Findings from a recent retrospective study published in the Journal of Pain Research show important demographic, clinical, and health care resource variables associated with the diagnosis of Fibromyalgia (FM). Based on the results, the researchers suggest the use of EMR data for identifying variables associated with FM, which may help in the diagnosis and management of this condition.
In order to provide a first step toward identification of variables predictive of an FM diagnosis to help support the clinical management of FM, in their study titled “Electronic medical record data to identify variables associated with a fibromyalgia diagnosis: importance of health care resource utilization,” Elizabeth Masters from Pfizer, Inc., New York and her colleagues examined EMR data and tested differences in demographic, clinical, and health care resource utilization variables between subjects with a diagnosis of FM and those without FM. Data was retrieved from the Humedica electronic medical record where a total of 4,296 cases were identified between 2011 and 2012.
Results from univariate analysis revealed that patients with FM were mainly female with a mean age of 53.3 compared to a mean age of 52.7 for the non-FM group. Compared to the no-FM cohort, the researchers found that the FM cohort was characterized by a higher prevalence of almost all the examined comorbidities.
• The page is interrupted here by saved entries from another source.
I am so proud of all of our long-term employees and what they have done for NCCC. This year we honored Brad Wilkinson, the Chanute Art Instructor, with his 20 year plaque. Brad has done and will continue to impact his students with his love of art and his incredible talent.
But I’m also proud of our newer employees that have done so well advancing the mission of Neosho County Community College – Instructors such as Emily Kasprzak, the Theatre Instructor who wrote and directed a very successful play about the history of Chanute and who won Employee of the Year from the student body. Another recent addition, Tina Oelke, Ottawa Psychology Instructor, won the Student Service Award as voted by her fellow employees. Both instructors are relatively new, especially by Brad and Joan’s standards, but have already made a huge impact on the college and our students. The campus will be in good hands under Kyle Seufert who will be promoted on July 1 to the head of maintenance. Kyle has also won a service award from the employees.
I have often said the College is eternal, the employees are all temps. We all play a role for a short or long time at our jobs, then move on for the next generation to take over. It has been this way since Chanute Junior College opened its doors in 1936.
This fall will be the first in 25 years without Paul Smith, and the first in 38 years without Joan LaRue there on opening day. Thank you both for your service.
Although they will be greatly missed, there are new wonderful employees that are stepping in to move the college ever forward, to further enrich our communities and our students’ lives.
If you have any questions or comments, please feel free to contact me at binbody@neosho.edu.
FM patients were found to be more likely to have musculoskeletal and neuropathic pain conditions.
The researchers also found higher levels of use of specific health care resources including emergency-room visits, outpatient visits, hospitalizations, and medications were all associated with an FM diagnosis.
According to the researchers, the findings suggest that analysis of EMR data can help identify variables associated with FM in a real-world setting, and that further evaluation of health care resource utilization as a metric of FM diagnosis is warranted.
Widespread pain is the hallmark symptom of fibromyalgia (FM), a chronic, complex musculoskeletal condition that remains undiagnosed in a substantial proportion of patients with this disease. FM also causes other symptoms including fatigue, sleep and mood disturbances, cognitive dysfunction, and irritable bowel syndrome. The condition causes a substantial socioeconomic burden, with reductions in patient function, productivity, and quality of life, as well as high health care resource utilization. Identifying variables associated with, or predictive of, developing FM can enhance understanding of the disease and provide a focus for development of appropriate management strategies.